In the intention-to-treat population (all the patients randomized), the one-, three- and five-year OS rates were 92.5%, 65.8% and 43.6%, respectively, for the repeat hepatectomy group and 87.5%, 52.5% and 38.5%, respectively, for the PRFA group. For the repeat hepatectomy and PRFA groups, the median OS was 47.1 months versus 37.5 months. There was no statistically significant difference in the five-year OS rate between the two groups.
In the repeat hepatectomy and PRFA groups, the median RRFS was 38.9 months versus 25.8 months. The one-year, three-year and five-year RRFS rates were 85.0%, 52.4% and 36.2%, respectively, for the repeat hepatectomy group and 74.2%, 41.7% and 30.2%, respectively, for the PRFA group.
Those assigned to PRFA compared with surgery were more likely to experience local repeat recurrence (37.8% versus 21.7%) and early repeat recurrence (40.3% versus 23.3%).
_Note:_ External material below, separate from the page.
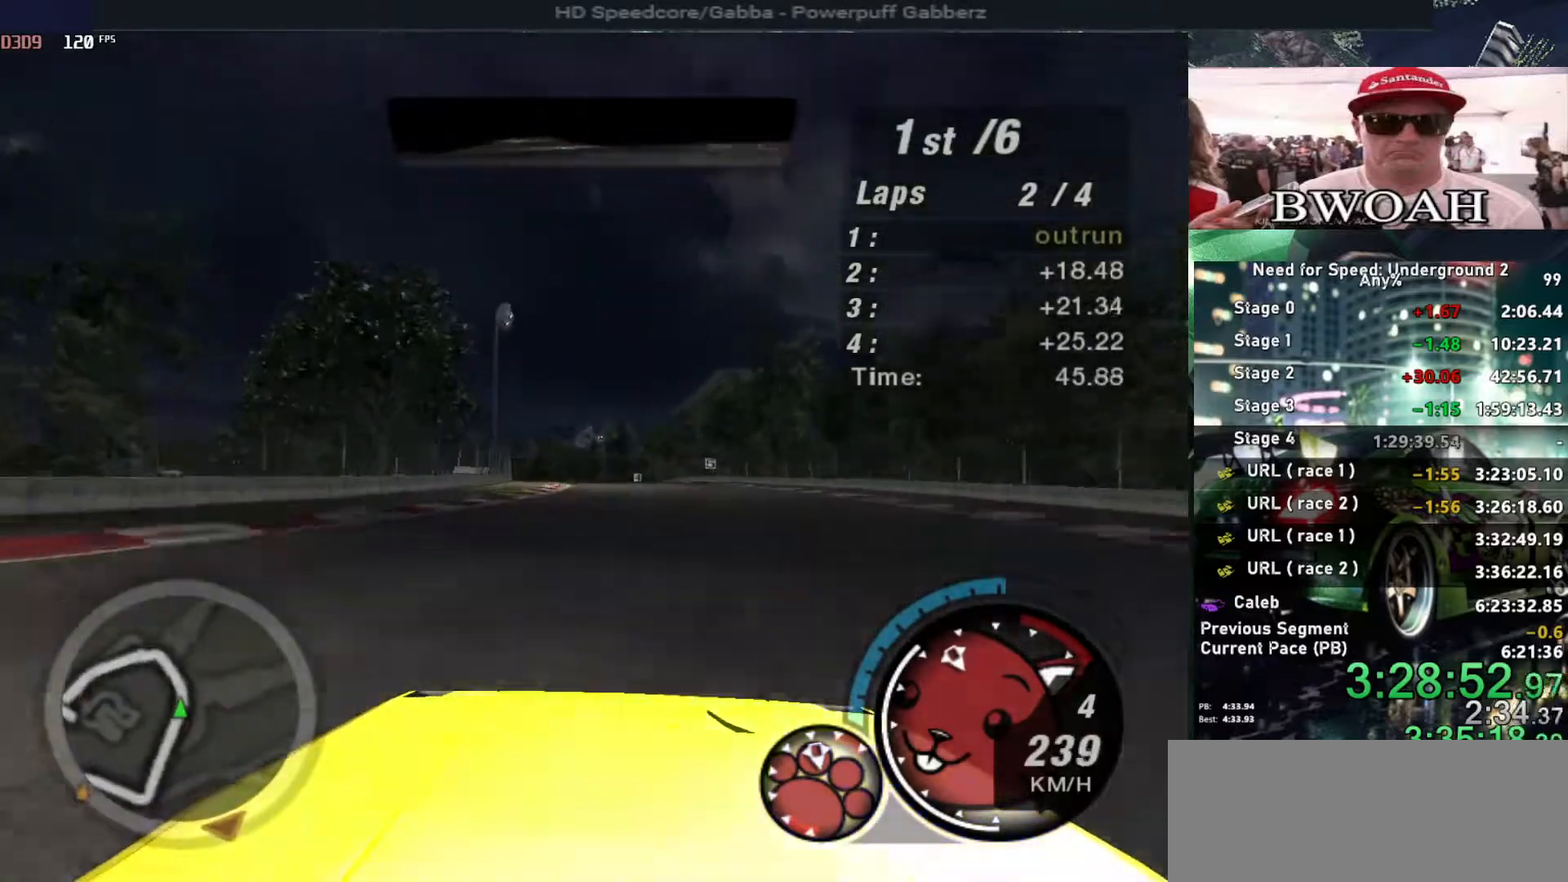
{"keys": ["left", "up"], "events": [[184, "alt", "down"], [434, "alt", "up"], [467, "left", "down"]]}
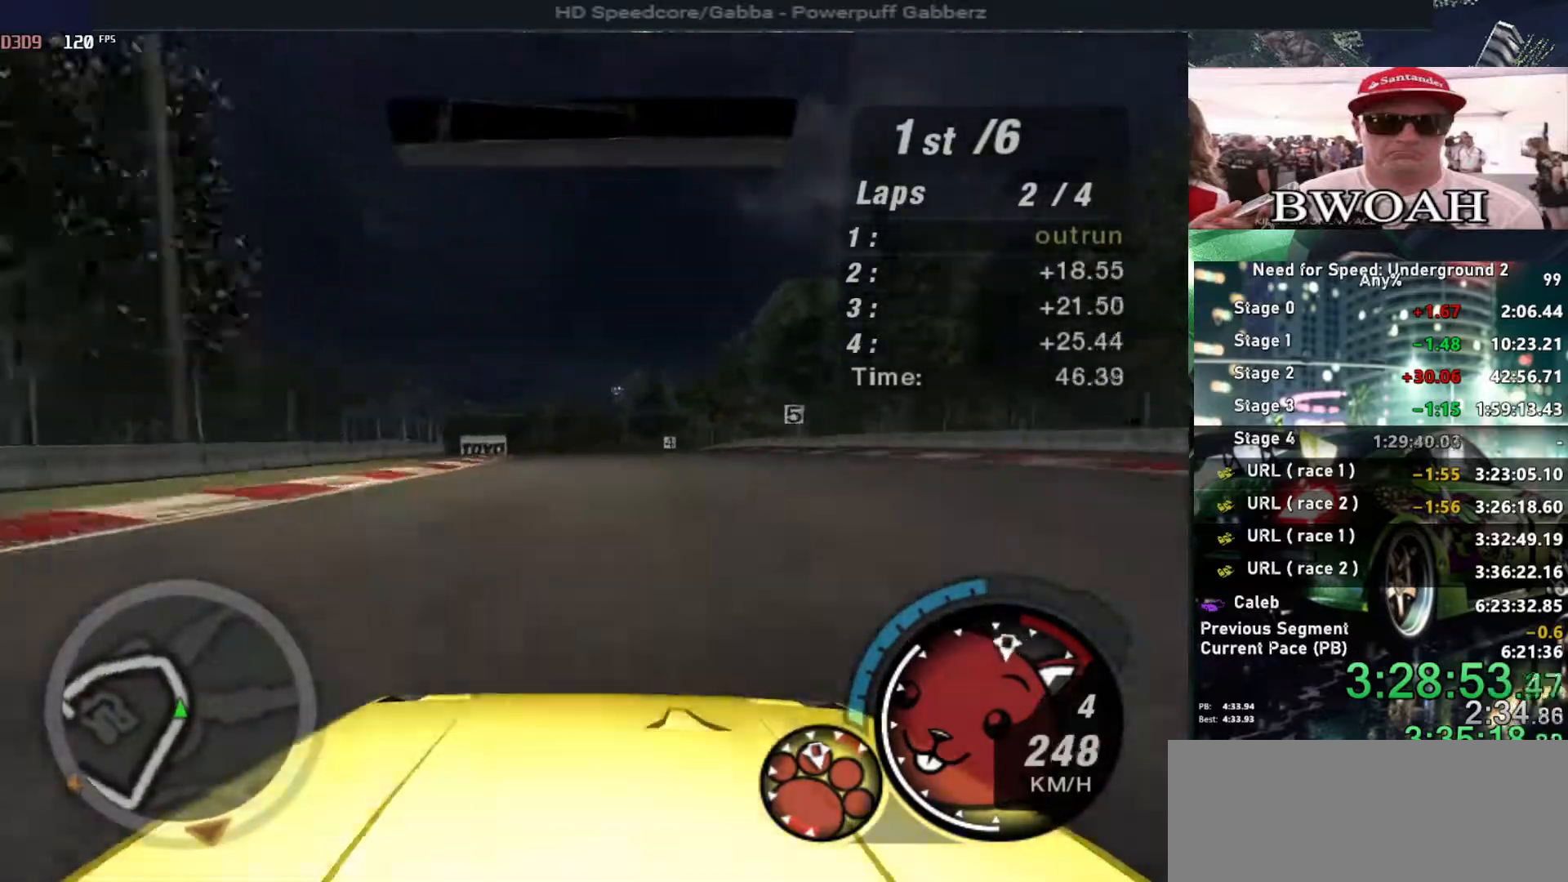
{"keys": ["left", "up"], "events": [[117, "left", "up"], [150, "left", "down"], [450, "left", "up"], [484, "left", "down"]]}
In addition, researchers found that, for patients with a cancerous nodule larger than 3 cm in diameter or an alpha-fetoprotein (AFP) level greater than 22 ng/mL (an indicator of liver cancer’s aggressiveness), PRFA was associated with worse OS compared with repeat hepatectomy.
Surgery had a higher complication rate than did ablation (22.4% versus 7.3%). The incidence of serious or severe complications was 6% with surgical treatment versus 1.6% with PRFA, the authors reported. The median hospital stay after surgical treatment was longer than that after PRFA (eight versus three days).
“The results of the present study suggest that repeat hepatectomy is associated with better local disease control and OS than PRFA in patients with a (liver tumor) diameter greater than 3 cm or an AFP level greater than 200 ng/mL,” the authors wrote. “However, the data did not show that repeat hepatectomy was superior to PRFA for the treatment of early-stage (liver cancer). Further studies are needed on the prognostic differences after laparoscopic repeat hepatectomy versus PRFA and a more effective multidisciplinary treatment strategy for (liver cancer).”